Derby Talk is a forum for Pinewood Derby, Awana Grand Prix, Kub Kar Rally, Shape N Race Derby, Space Derby, Raingutter Regatta and other similar races where a child and an adult work together to create a race vehicle and a lot of fun and memories
We take four photos of each car: front left, front right, rear left, rear right. This way the boy and family has a record of the car (and we can take a look later if a car in a future year looks a bit "too familiar". )
Our family's cars:
3rd overall - Duncan (our son), "DuncMobile". Standard wedge with a marble "energy source" encased by 1/4" Pb wire "roll cage"/weight. Driver (apparently texting) came from a set of plastic "public safety workers".
4th place, Adult - my "Bus-ted" bus (tall block) - faster than expected, considering the size. Lighting system came from a deceased LED plastic sword.
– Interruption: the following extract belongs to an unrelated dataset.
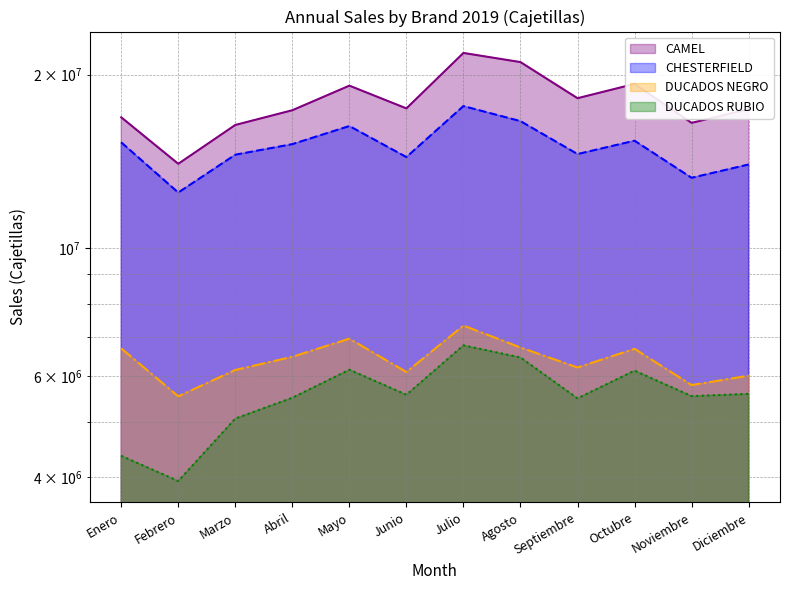

Reading right to left, transcribe all the data shown in this chart.

CAMEL: 17425466	16490321	19265814	18197579	21022219	21804364	17472228	19133732	17343971	16353012	14002830	16860982
CHESTERFIELD: 13964941	13241562	15356482	14558520	16605983	17633849	14385040	16283690	15147402	14521828	12483975	15255296
DUCADOS NEGRO: 6005655	5784393	6686352	6205635	6722088	7337256	6094406	6963095	6477040	6144373	5530694	6698116
DUCADOS RUBIO: 5584763	5534965	6128687	5486166	6459292	6779511	5565606	6151061	5499242	5060292	3942257	4361065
8th place, Adult - I wasn't planning on making a second car, but my lovely wife wanted an oval car (see 9th place below) and this was the prototype. I looked at it and realized that it resembled a signal once you slapped on the proper color circles, and "Red Light, Green Light" was born.
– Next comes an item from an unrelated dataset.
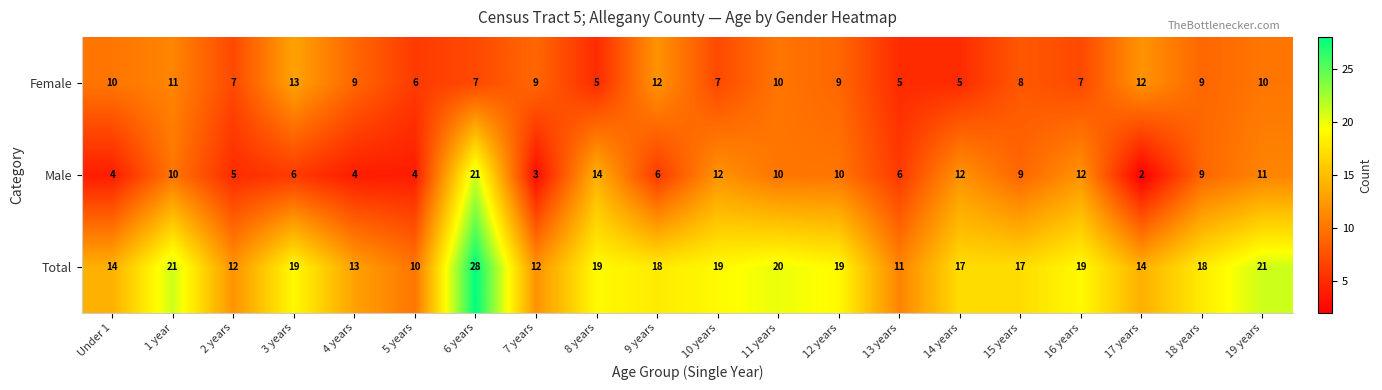

How many categories are shown in the chart?

20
9th place, Adult - my wife's "Emoji Mojo" car. Given that the little people in her phone are much more important than those annoying meatbags in real life, this was a natural. But even though I gave her the best set of wheels and axles I made this year (in terms of spin-testing), I'm still in the family doghouse because it finished behind my cars.
One more thing: several of the cars combined rear weighting with forward-placed wheels, and the resulting CG barely ahead of the rear axle made for some... memorable racing.
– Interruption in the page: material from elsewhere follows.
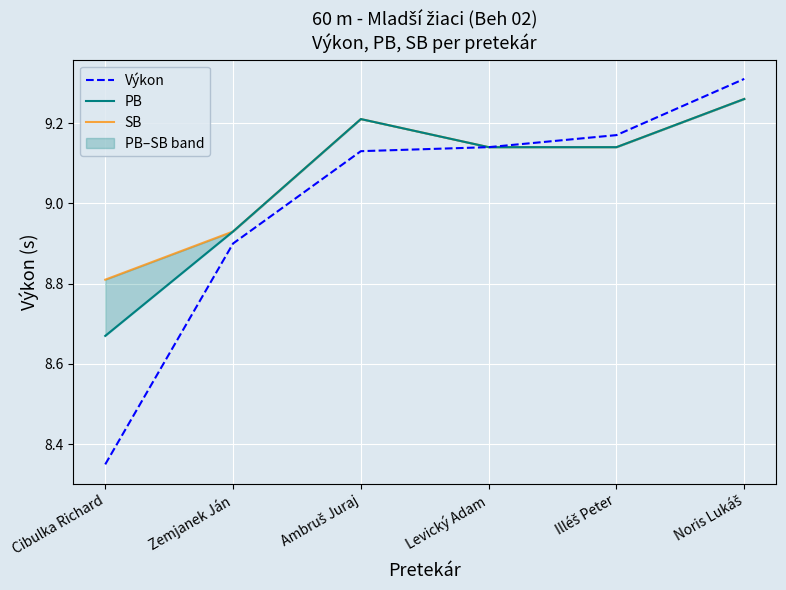

The Výkon series shows 9.2 at Illéš Peter. True or false?

True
Looking at the video (and from my recollection), the car was fine until it reached the level segment at the end of the vertical curve (track is a 32' {27.7' start to finish} Piantedosi.) That's when something imposes a bit of up force on the car nose, and the dance begins.
As I mentioned above, there were several cars like this this year - rear weighted but with wheels forward (long part of the block to back). The result is a CG barely in front of the rear wheels, and any change in down force in front causes the front to rise and wiggle.